:: Work order ::
Each record below must be returned exactly as shown.

[Entries supplied Boundary: Start]

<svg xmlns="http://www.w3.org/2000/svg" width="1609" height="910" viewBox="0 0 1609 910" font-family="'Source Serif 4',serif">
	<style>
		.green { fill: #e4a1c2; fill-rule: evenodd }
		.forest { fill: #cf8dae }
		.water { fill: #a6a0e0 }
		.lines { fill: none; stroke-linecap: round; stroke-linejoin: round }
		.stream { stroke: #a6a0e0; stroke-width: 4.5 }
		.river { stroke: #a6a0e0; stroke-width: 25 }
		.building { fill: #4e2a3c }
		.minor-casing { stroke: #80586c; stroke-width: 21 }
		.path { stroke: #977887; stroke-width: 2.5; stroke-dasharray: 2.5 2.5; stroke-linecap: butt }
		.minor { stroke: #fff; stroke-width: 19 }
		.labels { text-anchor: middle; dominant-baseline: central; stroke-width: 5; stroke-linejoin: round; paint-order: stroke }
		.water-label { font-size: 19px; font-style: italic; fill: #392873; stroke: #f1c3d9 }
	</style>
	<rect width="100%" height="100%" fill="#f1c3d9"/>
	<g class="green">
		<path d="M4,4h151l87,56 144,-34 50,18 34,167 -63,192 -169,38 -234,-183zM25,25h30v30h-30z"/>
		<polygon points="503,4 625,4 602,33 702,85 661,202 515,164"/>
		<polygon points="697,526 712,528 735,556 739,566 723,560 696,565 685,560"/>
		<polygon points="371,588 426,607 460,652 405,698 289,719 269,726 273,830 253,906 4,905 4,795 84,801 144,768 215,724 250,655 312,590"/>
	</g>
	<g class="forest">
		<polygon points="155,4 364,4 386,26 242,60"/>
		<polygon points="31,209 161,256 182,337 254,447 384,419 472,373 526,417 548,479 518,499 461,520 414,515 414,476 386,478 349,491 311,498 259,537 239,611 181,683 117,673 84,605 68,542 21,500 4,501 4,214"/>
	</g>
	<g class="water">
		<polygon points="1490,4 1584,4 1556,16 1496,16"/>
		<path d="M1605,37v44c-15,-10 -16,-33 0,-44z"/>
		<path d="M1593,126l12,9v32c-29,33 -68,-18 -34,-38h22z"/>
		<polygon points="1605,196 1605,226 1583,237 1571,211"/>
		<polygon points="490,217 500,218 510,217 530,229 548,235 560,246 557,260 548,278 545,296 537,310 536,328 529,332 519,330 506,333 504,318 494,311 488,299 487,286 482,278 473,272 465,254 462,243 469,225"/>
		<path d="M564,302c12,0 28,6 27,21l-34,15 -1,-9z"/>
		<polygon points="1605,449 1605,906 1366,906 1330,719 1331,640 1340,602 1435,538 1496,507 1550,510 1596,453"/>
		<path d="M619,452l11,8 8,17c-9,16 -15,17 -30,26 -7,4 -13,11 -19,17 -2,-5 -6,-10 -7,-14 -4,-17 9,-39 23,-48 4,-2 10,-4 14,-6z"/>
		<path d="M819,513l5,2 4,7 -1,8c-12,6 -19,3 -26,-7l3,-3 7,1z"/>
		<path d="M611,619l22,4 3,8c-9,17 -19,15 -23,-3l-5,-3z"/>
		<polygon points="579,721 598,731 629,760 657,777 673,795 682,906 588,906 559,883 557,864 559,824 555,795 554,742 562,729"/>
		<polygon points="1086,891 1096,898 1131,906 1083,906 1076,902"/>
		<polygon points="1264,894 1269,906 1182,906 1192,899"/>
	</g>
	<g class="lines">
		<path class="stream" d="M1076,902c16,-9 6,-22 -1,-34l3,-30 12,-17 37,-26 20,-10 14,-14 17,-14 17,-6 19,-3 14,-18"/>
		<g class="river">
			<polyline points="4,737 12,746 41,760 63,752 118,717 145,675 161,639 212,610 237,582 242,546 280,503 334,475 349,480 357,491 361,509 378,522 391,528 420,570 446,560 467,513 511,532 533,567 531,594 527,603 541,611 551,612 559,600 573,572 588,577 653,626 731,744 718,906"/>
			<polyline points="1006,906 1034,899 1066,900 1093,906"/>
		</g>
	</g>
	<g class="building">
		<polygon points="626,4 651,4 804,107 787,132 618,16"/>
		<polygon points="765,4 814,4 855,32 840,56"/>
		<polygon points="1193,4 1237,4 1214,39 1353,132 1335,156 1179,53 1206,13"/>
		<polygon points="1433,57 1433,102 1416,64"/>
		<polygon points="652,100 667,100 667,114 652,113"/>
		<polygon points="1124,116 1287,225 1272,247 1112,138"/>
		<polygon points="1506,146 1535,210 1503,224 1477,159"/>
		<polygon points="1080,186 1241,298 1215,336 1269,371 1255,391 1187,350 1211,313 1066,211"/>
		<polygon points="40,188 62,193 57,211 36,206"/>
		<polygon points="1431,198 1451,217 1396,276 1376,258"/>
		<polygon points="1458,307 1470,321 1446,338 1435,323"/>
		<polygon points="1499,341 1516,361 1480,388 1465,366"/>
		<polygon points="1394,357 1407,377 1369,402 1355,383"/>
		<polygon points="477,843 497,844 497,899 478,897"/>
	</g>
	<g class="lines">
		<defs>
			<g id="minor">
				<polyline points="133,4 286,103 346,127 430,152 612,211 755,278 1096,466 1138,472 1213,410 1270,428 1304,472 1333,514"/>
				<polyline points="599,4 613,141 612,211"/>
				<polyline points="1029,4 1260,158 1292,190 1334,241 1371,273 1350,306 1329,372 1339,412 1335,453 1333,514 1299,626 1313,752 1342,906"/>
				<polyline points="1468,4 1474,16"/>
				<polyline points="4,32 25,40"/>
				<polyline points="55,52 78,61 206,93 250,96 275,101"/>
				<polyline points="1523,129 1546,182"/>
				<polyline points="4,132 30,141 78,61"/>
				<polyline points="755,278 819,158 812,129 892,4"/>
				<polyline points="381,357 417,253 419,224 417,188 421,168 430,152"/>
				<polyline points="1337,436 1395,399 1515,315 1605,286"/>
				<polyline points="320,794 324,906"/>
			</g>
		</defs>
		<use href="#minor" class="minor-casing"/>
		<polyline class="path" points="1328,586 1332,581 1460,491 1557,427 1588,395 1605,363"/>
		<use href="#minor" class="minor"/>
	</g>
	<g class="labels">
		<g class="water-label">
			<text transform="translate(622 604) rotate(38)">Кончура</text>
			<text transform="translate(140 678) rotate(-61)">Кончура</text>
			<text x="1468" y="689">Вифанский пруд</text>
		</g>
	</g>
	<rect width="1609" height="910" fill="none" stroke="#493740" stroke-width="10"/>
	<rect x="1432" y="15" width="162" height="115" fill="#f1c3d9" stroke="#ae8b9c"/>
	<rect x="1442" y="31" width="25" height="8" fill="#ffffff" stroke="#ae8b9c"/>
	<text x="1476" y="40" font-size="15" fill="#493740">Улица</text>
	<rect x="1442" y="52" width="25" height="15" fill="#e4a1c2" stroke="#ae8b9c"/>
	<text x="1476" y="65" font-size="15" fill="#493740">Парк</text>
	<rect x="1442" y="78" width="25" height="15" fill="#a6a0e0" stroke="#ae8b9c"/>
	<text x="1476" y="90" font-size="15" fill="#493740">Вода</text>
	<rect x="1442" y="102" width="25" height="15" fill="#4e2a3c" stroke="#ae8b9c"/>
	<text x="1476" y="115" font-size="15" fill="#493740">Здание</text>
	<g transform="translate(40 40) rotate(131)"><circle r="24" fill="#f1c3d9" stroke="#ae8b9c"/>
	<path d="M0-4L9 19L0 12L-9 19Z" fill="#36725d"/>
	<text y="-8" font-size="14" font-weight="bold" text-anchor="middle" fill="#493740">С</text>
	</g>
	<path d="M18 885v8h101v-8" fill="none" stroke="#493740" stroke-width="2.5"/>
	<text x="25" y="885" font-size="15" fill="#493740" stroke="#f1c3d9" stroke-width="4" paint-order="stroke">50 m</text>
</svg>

[Entries supplied Boundary: End]

:: Output for this exercise ::
<svg xmlns="http://www.w3.org/2000/svg" width="1609" height="910" viewBox="0 0 1609 910" font-family="'Source Serif 4',serif">
	<style>
		.green { fill: #e4a1c2; fill-rule: evenodd }
		.forest { fill: #cf8dae }
		.water { fill: #a6a0e0 }
		.lines { fill: none; stroke-linecap: round; stroke-linejoin: round }
		.stream { stroke: #a6a0e0; stroke-width: 4.5 }
		.river { stroke: #a6a0e0; stroke-width: 25 }
		.building { fill: #4e2a3c }
		.minor-casing { stroke: #80586c; stroke-width: 21 }
		.path { stroke: #977887; stroke-width: 2.5; stroke-dasharray: 2.5 2.5; stroke-linecap: butt }
		.minor { stroke: #fff; stroke-width: 19 }
		.labels { text-anchor: middle; dominant-baseline: central; stroke-width: 5; stroke-linejoin: round; paint-order: stroke }
		.water-label { font-size: 19px; font-style: italic; fill: #392873; stroke: #f1c3d9 }
	</style>
	<rect width="100%" height="100%" fill="#f1c3d9"/>
	<g class="green">
		<path d="M4,4h151l87,56 144,-34 50,18 34,167 -63,192 -169,38 -234,-183zM25,25h30v30h-30z"/>
		<polygon points="503,4 625,4 602,33 702,85 661,202 515,164"/>
		<polygon points="697,526 712,528 735,556 739,566 723,560 696,565 685,560"/>
		<polygon points="371,588 426,607 460,652 405,698 289,719 269,726 273,830 253,906 4,905 4,795 84,801 144,768 215,724 250,655 312,590"/>
	</g>
	<g class="forest">
		<polygon points="155,4 364,4 386,26 242,60"/>
		<polygon points="31,209 161,256 182,337 254,447 384,419 472,373 526,417 548,479 518,499 461,520 414,515 414,476 386,478 349,491 311,498 259,537 239,611 181,683 117,673 84,605 68,542 21,500 4,501 4,214"/>
	</g>
	<g class="water">
		<polygon points="1490,4 1584,4 1556,16 1496,16"/>
		<path d="M1605,37v44c-15,-10 -16,-33 0,-44z"/>
		<path d="M1593,126l12,9v32c-29,33 -68,-18 -34,-38h22z"/>
		<polygon points="1605,196 1605,226 1583,237 1571,211"/>
		<polygon points="490,217 500,218 510,217 530,229 548,235 560,246 557,260 548,278 545,296 537,310 536,328 529,332 519,330 506,333 504,318 494,311 488,299 487,286 482,278 473,272 465,254 462,243 469,225"/>
		<path d="M564,302c12,0 28,6 27,21l-34,15 -1,-9z"/>
		<polygon points="1605,449 1605,906 1366,906 1330,719 1331,640 1340,602 1435,538 1496,507 1550,510 1596,453"/>
		<path d="M619,452l11,8 8,17c-9,16 -15,17 -30,26 -7,4 -13,11 -19,17 -2,-5 -6,-10 -7,-14 -4,-17 9,-39 23,-48 4,-2 10,-4 14,-6z"/>
		<path d="M819,513l5,2 4,7 -1,8c-12,6 -19,3 -26,-7l3,-3 7,1z"/>
		<path d="M611,619l22,4 3,8c-9,17 -19,15 -23,-3l-5,-3z"/>
		<polygon points="579,721 598,731 629,760 657,777 673,795 682,906 588,906 559,883 557,864 559,824 555,795 554,742 562,729"/>
		<polygon points="1086,891 1096,898 1131,906 1083,906 1076,902"/>
		<polygon points="1264,894 1269,906 1182,906 1192,899"/>
	</g>
	<g class="lines">
		<path class="stream" d="M1076,902c16,-9 6,-22 -1,-34l3,-30 12,-17 37,-26 20,-10 14,-14 17,-14 17,-6 19,-3 14,-18"/>
		<g class="river">
			<polyline points="4,737 12,746 41,760 63,752 118,717 145,675 161,639 212,610 237,582 242,546 280,503 334,475 349,480 357,491 361,509 378,522 391,528 420,570 446,560 467,513 511,532 533,567 531,594 527,603 541,611 551,612 559,600 573,572 588,577 653,626 731,744 718,906"/>
			<polyline points="1006,906 1034,899 1066,900 1093,906"/>
		</g>
	</g>
	<g class="building">
		<polygon points="626,4 651,4 804,107 787,132 618,16"/>
		<polygon points="765,4 814,4 855,32 840,56"/>
		<polygon points="1193,4 1237,4 1214,39 1353,132 1335,156 1179,53 1206,13"/>
		<polygon points="1433,57 1433,102 1416,64"/>
		<polygon points="652,100 667,100 667,114 652,113"/>
		<polygon points="1124,116 1287,225 1272,247 1112,138"/>
		<polygon points="1506,146 1535,210 1503,224 1477,159"/>
		<polygon points="1080,186 1241,298 1215,336 1269,371 1255,391 1187,350 1211,313 1066,211"/>
		<polygon points="40,188 62,193 57,211 36,206"/>
		<polygon points="1431,198 1451,217 1396,276 1376,258"/>
		<polygon points="1458,307 1470,321 1446,338 1435,323"/>
		<polygon points="1499,341 1516,361 1480,388 1465,366"/>
		<polygon points="1394,357 1407,377 1369,402 1355,383"/>
		<polygon points="477,843 497,844 497,899 478,897"/>
	</g>
	<g class="lines">
		<defs>
			<g id="minor">
				<polyline points="133,4 286,103 346,127 430,152 612,211 755,278 1096,466 1138,472 1213,410 1270,428 1304,472 1333,514"/>
				<polyline points="599,4 613,141 612,211"/>
				<polyline points="1029,4 1260,158 1292,190 1334,241 1371,273 1350,306 1329,372 1339,412 1335,453 1333,514 1299,626 1313,752 1342,906"/>
				<polyline points="1468,4 1474,16"/>
				<polyline points="4,32 25,40"/>
				<polyline points="55,52 78,61 206,93 250,96 275,101"/>
				<polyline points="1523,129 1546,182"/>
				<polyline points="4,132 30,141 78,61"/>
				<polyline points="755,278 819,158 812,129 892,4"/>
				<polyline points="381,357 417,253 419,224 417,188 421,168 430,152"/>
				<polyline points="1337,436 1395,399 1515,315 1605,286"/>
				<polyline points="320,794 324,906"/>
			</g>
		</defs>
		<use href="#minor" class="minor-casing"/>
		<polyline class="path" points="1328,586 1332,581 1460,491 1557,427 1588,395 1605,363"/>
		<use href="#minor" class="minor"/>
	</g>
	<g class="labels">
		<g class="water-label">
			<text transform="translate(622 604) rotate(38)">Кончура</text>
			<text transform="translate(140 678) rotate(-61)">Кончура</text>
			<text x="1468" y="689">Вифанский пруд</text>
		</g>
	</g>
	<rect width="1609" height="910" fill="none" stroke="#493740" stroke-width="10"/>
	<rect x="1432" y="15" width="162" height="115" fill="#f1c3d9" stroke="#ae8b9c"/>
	<rect x="1442" y="31" width="25" height="8" fill="#ffffff" stroke="#ae8b9c"/>
	<text x="1476" y="40" font-size="15" fill="#493740">Улица</text>
	<rect x="1442" y="52" width="25" height="15" fill="#e4a1c2" stroke="#ae8b9c"/>
	<text x="1476" y="65" font-size="15" fill="#493740">Парк</text>
	<rect x="1442" y="78" width="25" height="15" fill="#a6a0e0" stroke="#ae8b9c"/>
	<text x="1476" y="90" font-size="15" fill="#493740">Вода</text>
	<rect x="1442" y="102" width="25" height="15" fill="#4e2a3c" stroke="#ae8b9c"/>
	<text x="1476" y="115" font-size="15" fill="#493740">Здание</text>
	<g transform="translate(40 40) rotate(131)"><circle r="24" fill="#f1c3d9" stroke="#ae8b9c"/>
	<path d="M0-4L9 19L0 12L-9 19Z" fill="#36725d"/>
	<text y="-8" font-size="14" font-weight="bold" text-anchor="middle" fill="#493740">С</text>
	</g>
	<path d="M18 885v8h101v-8" fill="none" stroke="#493740" stroke-width="2.5"/>
	<text x="25" y="885" font-size="15" fill="#493740" stroke="#f1c3d9" stroke-width="4" paint-order="stroke">50 m</text>
</svg>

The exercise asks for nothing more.